同居人の朝は早い。七時前──僕にとってそれは「深夜」だ──には家を出ていくのだが、たまにクローゼットの扉の開閉や、慌ただしく廊下を往復するドタドタした足音で目が覚めてしまうことがある。そうすると音と音未満の振動をついつい追いかけてしまい、同居人が出ていくまで眠れなくなる。だから家を出ていくのをじりじりと待つような形になるのだが、耳栓をするとなんとかなる日もある。今日は五分程度ずっとキッチンの方からなにかを作業台にトントントントンと叩きつけるような音がしていて、これは耳栓越しにも振動が伝わってくる。これはきついな、と思いながらじっと耐え、収まってようやく再び眠ることができると、そのまま昼前まで寝てしまった。しかしあの音はなんだったんだろう。キッチンからというのは錯覚で、上の階からの音かもしれない。とにかく弱っていると音に敏感になる。同居人や奥さんの何気なく立てる音にいちいち弱る。自分も同程度にうるさいはずなので、わざわざ言うほどではない、と思いつつも、つらいときはつらい。静かに暮らしたい。こういう思いを、いま、バチバチと音を立てながらタイピングしている。

指示内容: 生活音に悩む日々を綴った上記の文章を、最後の一文の後から書き進めてください。

データ抜粋:

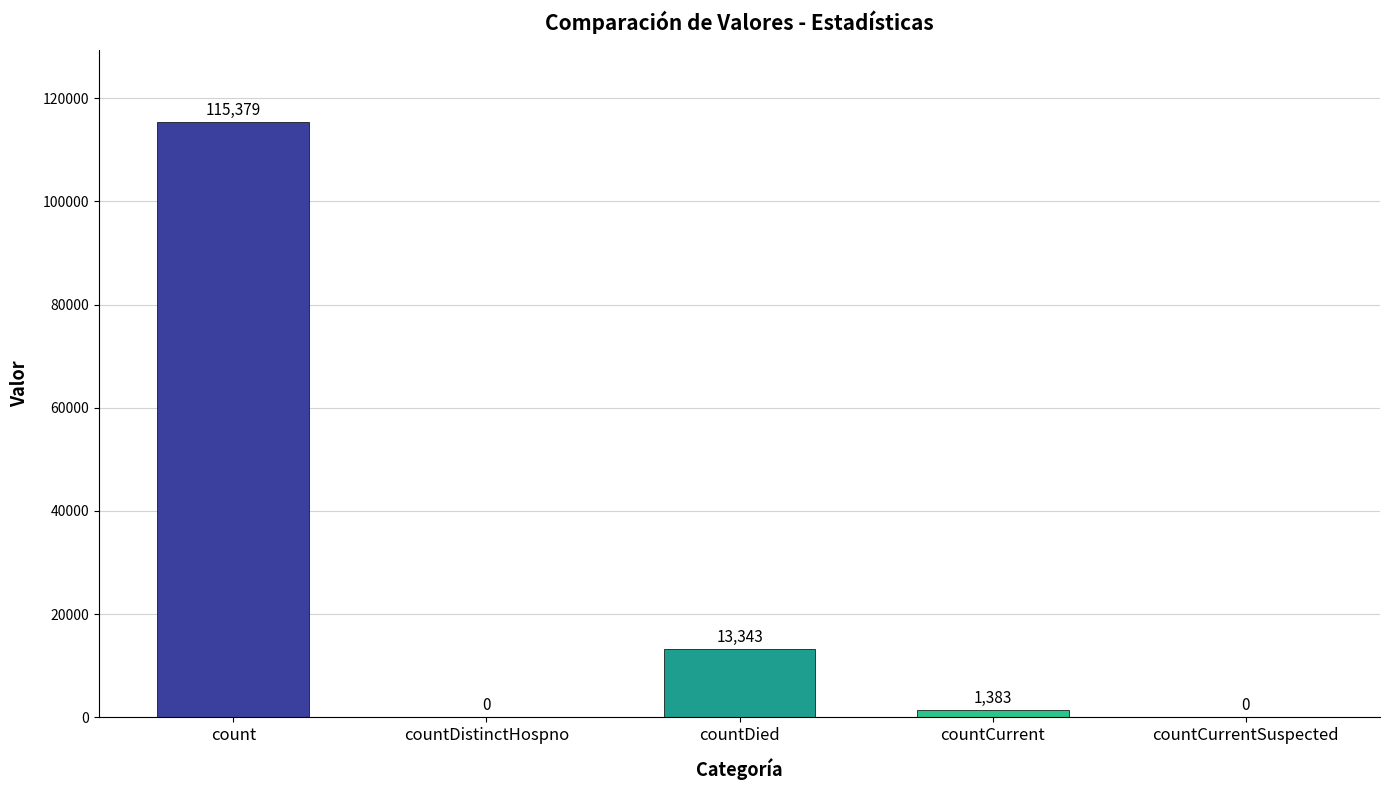

How many positive values are there?

3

本課題の解答:
午後は銀行、コーヒー豆、スーパー。遠回りしつつ六千歩歩く。帰ると奥さんがハンバーガーをご所望で、再び家を出る。そういうわけで朝はひよこ豆のスープと今川焼き。昼はマクドナルドのバーガー二つとナゲット一箱。夜は和風シチュー、そら豆とエビのサラダ、かぼちゃサラダ、春雨。筋肉は休める日。50.2キロ。
一日わりとまじめに仕事をして、くたびれる。休憩時間に読み出した『踊る熊たち』が面白い。見世物にされていた熊たちは、保護された先の自然公園で、自由を重荷に感じることがある。そんなとき、熊たちは再び後ろ足で立ち上がり、踊り出すという。自分たちで自分たちの生活に対処しなくてはいけないという自由の重荷をおろしたいという一心で、気楽な奴隷状態を懐かしがるかのように。ルポルタージュの気分だったのかもな、と思いながら、熊や熊使いの話を聴いていく。熊使いたちから熊を「救い出し」、自由な熊園に保護するための職員は、熊へ注ぐ敬意や優しさのほんのひとかけも熊使いであるロマたちには与えようとしない。「正直に言うと、熊を引き渡した後の彼らの生活に興味を持ったことは一度もない」。人間より熊の生活の改善を願う気持ち。それはわからなくはないが、わかってしまいそうになることに、なんだかやるせない気持ちになる。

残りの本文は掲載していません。